Linkedin ha subito uno dei data breach più grandi mai riscontrati sul web. 700 milioni di utenti risultano compromessi da questo attacco.
Dopo un attacco recente di aprile, in cui 500 milioni di dati personali erano stati trafugati, Linkedin deve fare ora fronte ad un secondo attacco, compiuto tra il 27 e il 29 giugno, ancora più corposo del precedente.
I dati disponibili sono già in vendita nel Dark Web. Nel database presentato è possibile trovare diverse informazioni personali di varia natura.
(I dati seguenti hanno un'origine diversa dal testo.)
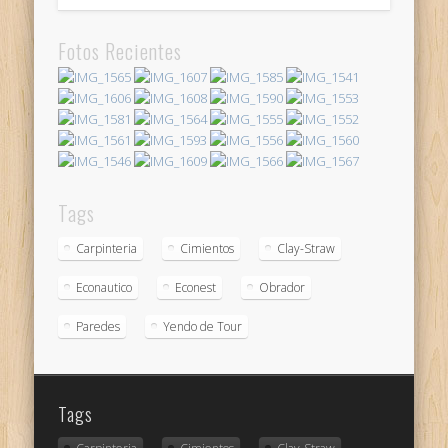
Fotos Recientes
Tags
Carpinteria
Cimientos
Clay-Straw
Econautico
Econest
Obrador
Paredes
Yendo de Tour
Tags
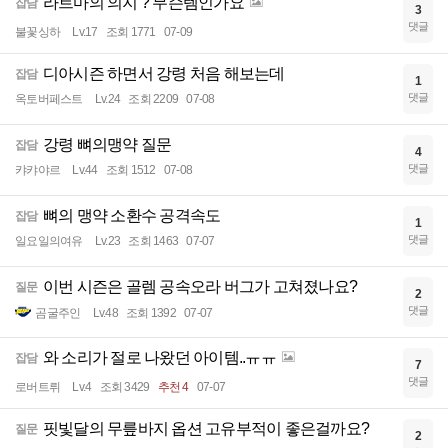
라트마의 의지 ? 무슨템인가요
잡담
3
댓글
불꽃싱하
Lv.17
조회 1771
07-09
디아시즌 하면서 강령 처음 해보는데
잡담
1
댓글
옥토버페스트
Lv.24
조회 2209
07-08
강령 뼈의맹약 질문
잡담
4
댓글
캬캬야르
Lv.44
조회 1512
07-08
뼈의 맹약 소환수 공격속도
잡담
1
댓글
일요일의여유
Lv.23
조회 1463
07-07
이번 시즌은 골렘 공속오라 버그가 고쳐졌나요?
질문
2
댓글
곰굴주인
Lv.48
조회 1392
07-07
와 소리가 절로 나왔던 아이템..ㅠㅠ
잡담
7
댓글
로버트뤼
Lv.4
조회 3429
추천 4
07-07
핏빛달의 무릎바지 옵션 고유부적이 좋은걸까요?
질문
2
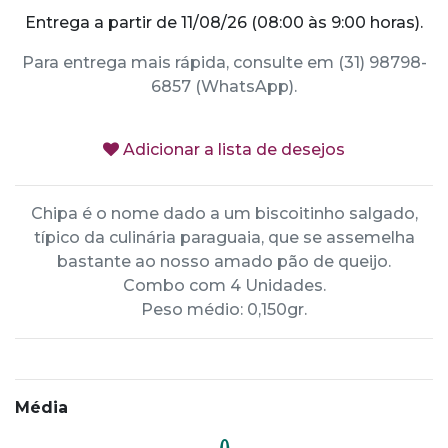
Entrega a partir de 11/08/26 (08:00 às 9:00 horas).
Para entrega mais rápida, consulte em (31) 98798-
6857 (WhatsApp).
Adicionar a lista de desejos
Chipa é o nome dado a um biscoitinho salgado,
típico da culinária paraguaia, que se assemelha
bastante ao nosso amado pão de queijo.
Combo com 4 Unidades.
Peso médio: 0,150gr.
Média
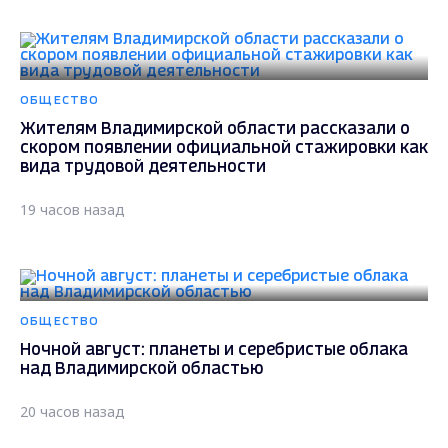
ОБЩЕСТВО
Жителям Владимирской области рассказали о
скором появлении официальной стажировки как
вида трудовой деятельности
19 часов назад
ОБЩЕСТВО
Ночной август: планеты и серебристые облака
над Владимирской областью
20 часов назад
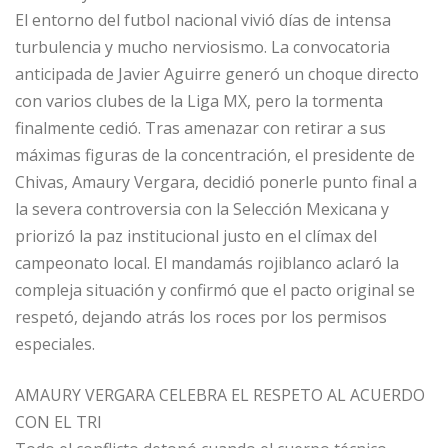
El entorno del futbol nacional vivió días de intensa
turbulencia y mucho nerviosismo. La convocatoria
anticipada de Javier Aguirre generó un choque directo
con varios clubes de la Liga MX, pero la tormenta
finalmente cedió. Tras amenazar con retirar a sus
máximas figuras de la concentración, el presidente de
Chivas, Amaury Vergara, decidió ponerle punto final a
la severa controversia con la Selección Mexicana y
priorizó la paz institucional justo en el clímax del
campeonato local. El mandamás rojiblanco aclaró la
compleja situación y confirmó que el pacto original se
respetó, dejando atrás los roces por los permisos
especiales.
AMAURY VERGARA CELEBRA EL RESPETO AL ACUERDO
CON EL TRI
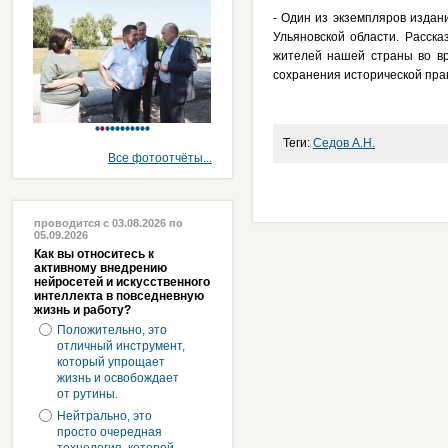
- Один из экземпляров изда
Ульяновской области. Расска
жителей нашей страны во вр
сохранения исторической прав
Теги:
Седов А.Н.
Все фотоотчёты...
проводится с 03.08.2026 по
05.09.2026
Как вы относитесь к
активному внедрению
нейросетей и искусственного
интеллекта в повседневную
жизнь и работу?
Положительно, это
отличный инструмент,
который упрощает
жизнь и освобождает
от рутины.
Нейтрально, это
просто очередная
Linkedin: l’attacco è reale?
“GOD User” TomLiner, l’hacker che ha messo in vendita questo enorme database comprendente numeri di telefono, indirizzi di casa, geolocalizzazioni e stipendi, per dimostrare la veridicità di tale informazione ha pubblicato un sample contenente 1 milione di utenti.
Grazie a questa informazione è stata così garantita la genuinità dell’attacco.
Restoreprivacy ha esaminato nel dettaglio il campione dei dati e sottolinea che le informazioni appaiono autentiche, riconducibili ad utenti realmente esistenti, e aggiornate – ci sono record con dati del 2020 e del 2021. Non sembra che le informazioni sottratte comprendano le credenziali di accesso all’account LinkedIn.
Com’è avvenuto l’attacco?
Al contrario di quanto successo con Facebook, per Linkedin non si parla di un attacco al server principale. L’attacco è avvenuto tramite Web Scraping: i bot collezionano dati già pubblici e li riordinano per la vendita illegale.
Linkedin, in un comunicato ufficiale datato 29 giugno, aveva riferito di aver indagato su presunti dati in vendita e che non si trattava di informazioni trafugate tramite una violazione dei server della società. Tuttavia, riportano come l’attività di Web Scraping che ha interessato questa fuga sia in qualche modo legata ai siti che riportano i dati, tramite API, di Linkedin.
Trattandosi tra l’altro di un social improntato sui contatti di lavoro e su dati anche privati resi disponibili volontariamente per possibili collaborazioni o attività lavorative, il web scraping riesce a raccogliere informazioni anche sensibili e quindi vendibili.
“Vogliamo essere chiari sul fatto che questa non è una violazione dei dati e che nessun dato privato dei membri di LinkedIn è stato esposto. La nostra indagine iniziale ha rilevato che questi dati sono stati acquisiti mediante scraping da LinkedIn e da altri siti web e comprendono gli stessi dati riportati in precedenza quest’anno nel nostro aggiornamento sullo scraping di aprile 2021. Gli utenti si fidano di Linkedin e qualsiasi uso improprio dei dati dei nostri membri, come lo scraping, viola i nostri termini di servizio.”
Cosa accadrà ora?
Dato che il numero di account è stato confermato, è facile pensare che all’interno ci siano diversi utenti italiani. Il garante della privacy era già intervenuto in passato, in eventi simili, aprendo un’istruttoria.
Questo sarà sicuramente il primo passo da parte delle autorità.
Ma per gli utenti?
Il primo passo da fare è cambiare immediatamente la password dell’account. A seguito si consiglia di attivare un’autenticazione a due fattori come quella di Authy per garantire la massima sicurezza dei dati.
C’è però da sottolineare un dato abbastanza importante: la falla si è aperta tramite l’API di Linkedin.
Questo vuol dire che, anche prendendo le giuste contromisure, i nostri dati possono rimanere esposti fino a che il social stesso non ripara il bug. E non è detto che possano riuscirci in tempi brevi.
Fate dunque attenzione ai tentativi di phishing, alle violazioni degli account e ai possibili furti d’identità. Questo è il fattore più importante durante una situazione come quella attuale.